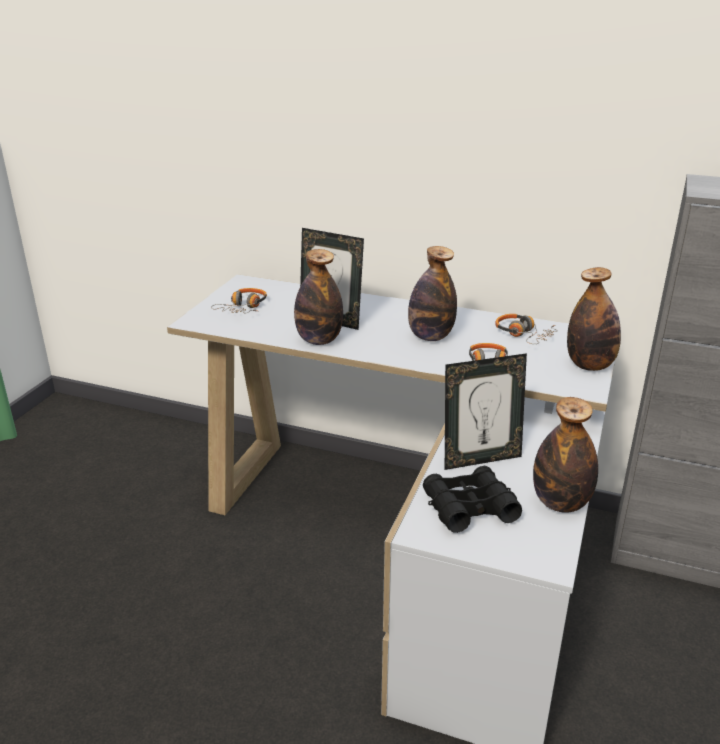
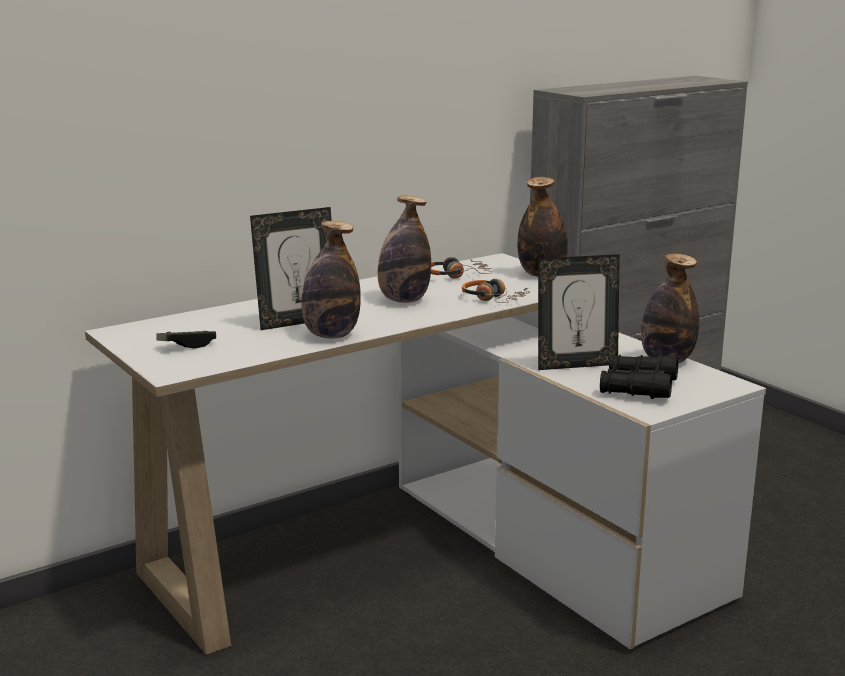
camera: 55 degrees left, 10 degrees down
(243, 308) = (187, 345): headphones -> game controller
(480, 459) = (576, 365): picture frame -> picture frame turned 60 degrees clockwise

========================

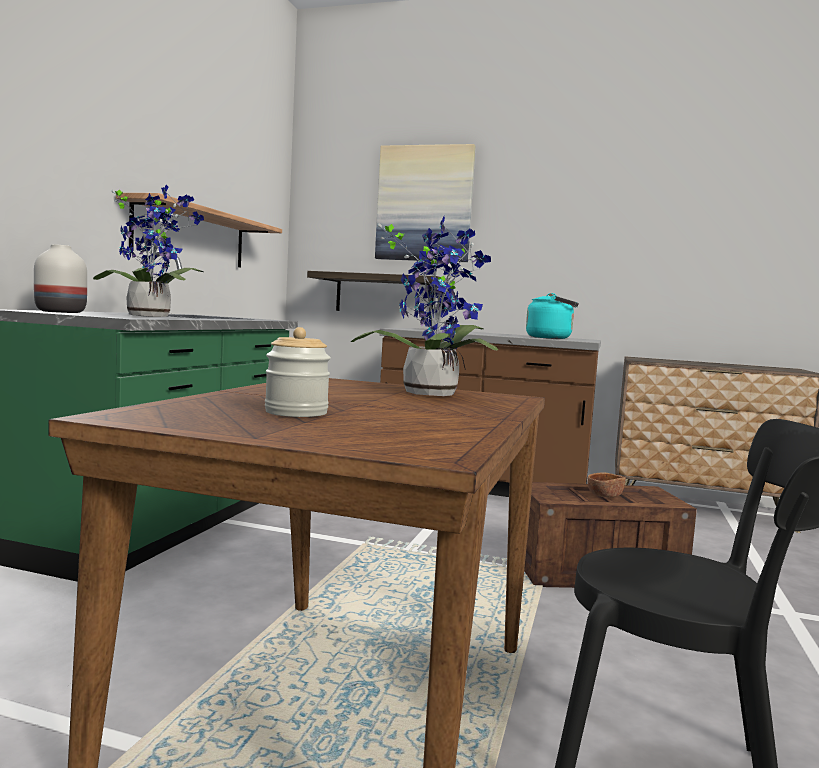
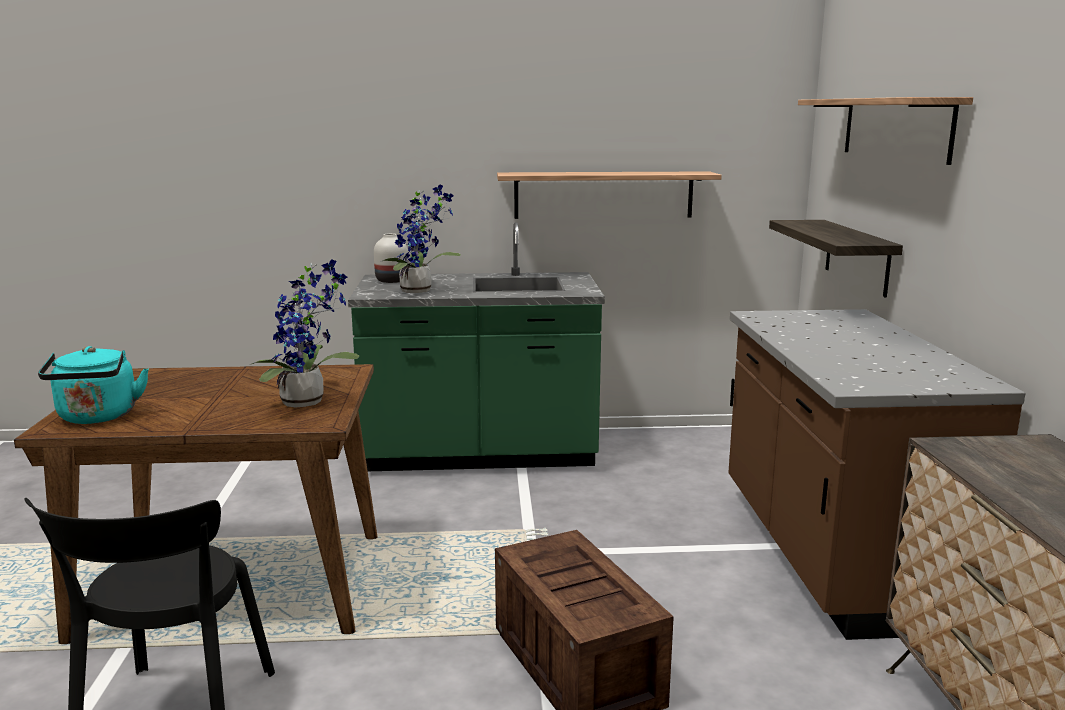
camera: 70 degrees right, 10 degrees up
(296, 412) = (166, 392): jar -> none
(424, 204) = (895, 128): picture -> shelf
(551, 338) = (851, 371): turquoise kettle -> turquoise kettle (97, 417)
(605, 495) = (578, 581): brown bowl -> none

========================

Look through the data above and return exactly the lines from the one that contains "camera: 55 degrees left, 10 degrees down" to the one that contains "(480, 459) = (576, 365): picture", inclusive, with nothing else.

camera: 55 degrees left, 10 degrees down
(243, 308) = (187, 345): headphones -> game controller
(480, 459) = (576, 365): picture frame -> picture frame turned 60 degrees clockwise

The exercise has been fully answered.